A word from our sponsor
Anyway, this is all wonderfully new and vaguely encouraging. But consider how it might backfire.

For one thing, viewer participation—real or perceived—has the capacity to usurp contemplative appreciation of TV art. Assuming (or, worse, being granted) some armchair influence in others’ creative process sidesteps and possibly even short-circuits the critical facility that makes experiencing their work such a gas in the first place. Supposedly, it’s the ability of TV producers, writers and directors to realize visions and ideas specific to them, not to those of us who tune in, that got them hired in the first place, right?

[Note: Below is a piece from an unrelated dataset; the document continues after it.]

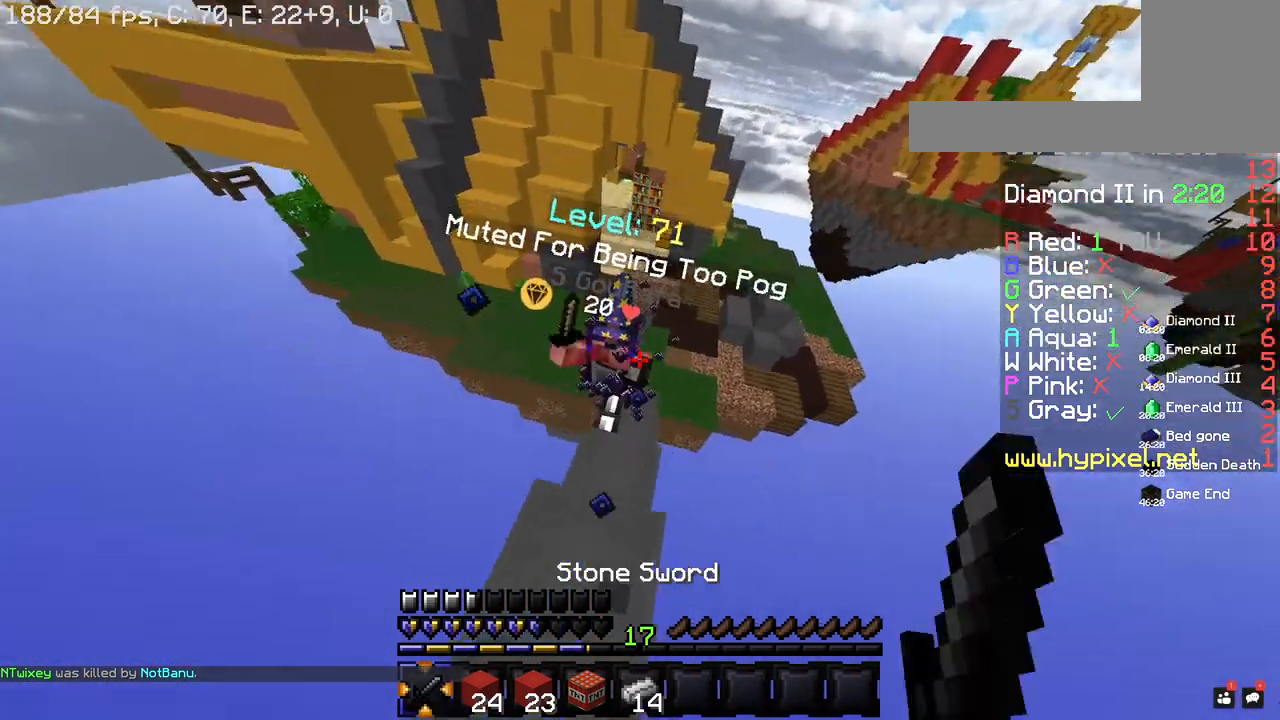
{"keys": ["w"], "mouse": [], "events": [[120, "a", "down"], [360, "mouse_left", "up"], [420, "a", "up"]]}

Let alone distinguished them as artists rather than flacks or kowtowing salespeople.

This is hardly to say we should just passively accept anything and everything coming through the tube; to be sure, hollering back at TV is a part of the fun, too. But let’s recognize that only a few of us have the grit and talent (and, granted, the privilege) to create great television—while most of the rest of us have the good fortune to be able to discern beauty, aesthetic worth and genuine expressions of human feeling. Relinquishing that discernment in exchange for a vaporous stake in the creative process likely will only distract us, make us that much more susceptible to advertising. And it’s hard enough to know when that’s happening as it is. In that regard, people like Moore and Eick and Abrams (OK, and Sorkin) are virtually all that stand between us and the corporate vampires who don’t know TV shit from gold, and who view our sanctified living rooms as just more turf ripe for virtual pillage.

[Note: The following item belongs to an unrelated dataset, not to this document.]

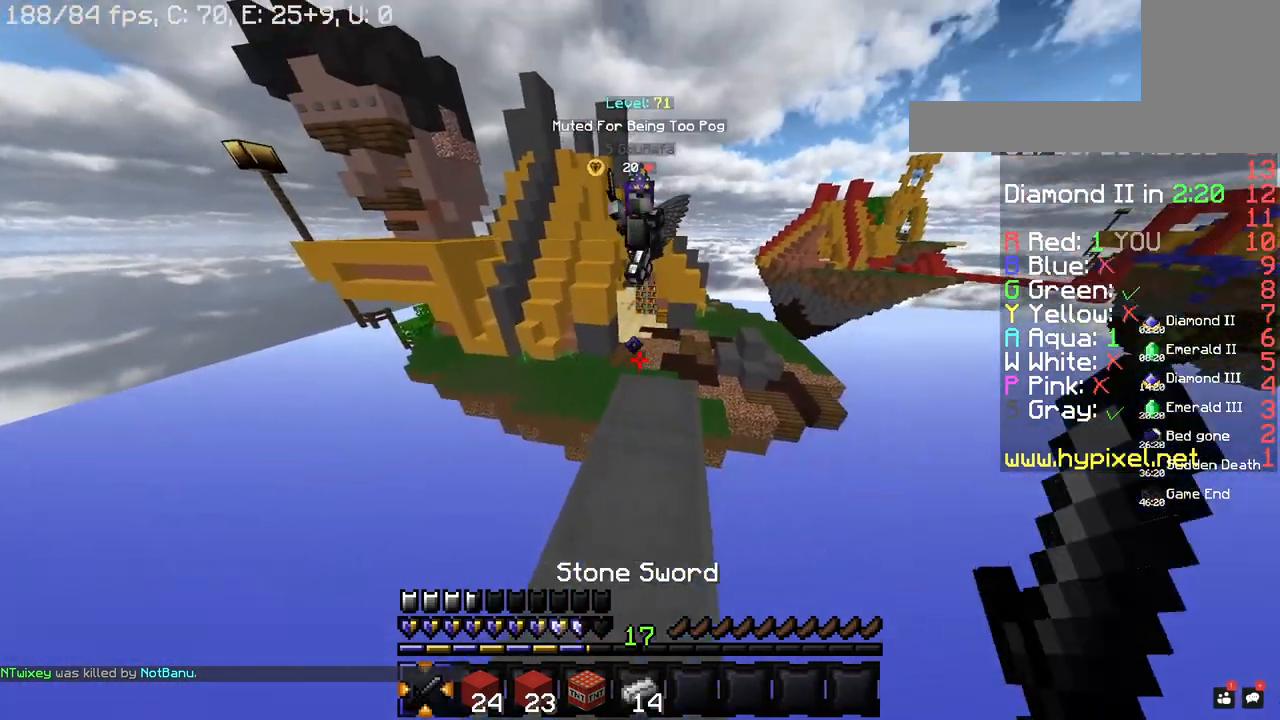
{"keys": ["w"], "mouse": [], "events": [[200, "mouse_right", "down"], [380, "mouse_right", "up"]]}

Jericho: Skeet Ulrich begs Ashley Scott not to quit her day job to become a writer.

Besides, TV’s drift into You-topia isn’t exactly happening from the bottom up, despite how it might be spun: It’s an entrepreneurial phenomenon that stands to serve the moneymen at least as much as the proactive consumers. Consequently, putting a premium on what we think we want to see instead of on what lurks within the aforementioned showrunners’ fertile brains could well threaten the tenuous autonomy they have with networks and sponsors—if it hasn’t already: You couldn’t ask for a clearer harbinger of what’s now at stake in the Writers Guild strike than Universal’s manhandling of the BSG “webisodes” preceding that show’s third season, for which no money or creative credit was provided.

It’s also conceivable that deeper fan influence will lead to more of what advertisers want us to see—probably crappy reality shows 24-seven. That would explain CW’s Online Nation, an ultra-cheap-jack compilation of user-contributed material that’s essentially America’s Funniest Home Videos for people who never leave their MacBooks. If that’s your idea of good television, you may need a history lesson. Thankfully, these days, retail DVD shelves tend to overflow with them.

All this has happened before …
But, inevitably, the money follows the power—even the limited power currently being wielded in the blabosphere—with exploitation never far behind. As Roddenberry could’ve attested, no group is more easily leveraged than disgruntled fans, and while Moore has said that the networks currently are clueless as to how to use this base, it’s only a matter of time before they figure it out. The WGA strike may provide the perfect opportunity. Who do you think will be squawking the loudest once reruns peter out and TV writers are still on the picket lines? And who stands to benefit most from the outcry?

In this regard, it’s easier to appreciate the fine line Moore and Eick tread with Battlestar Galactica’s followers. Sure, in one sense they’re simply gatekeepers who’ve seen the wisdom in knocking a peephole in the gate. More importantly, though, they’re establishing viewer loyalty within television’s creative realm while the commercial realm scrambles to figure out how to do the same.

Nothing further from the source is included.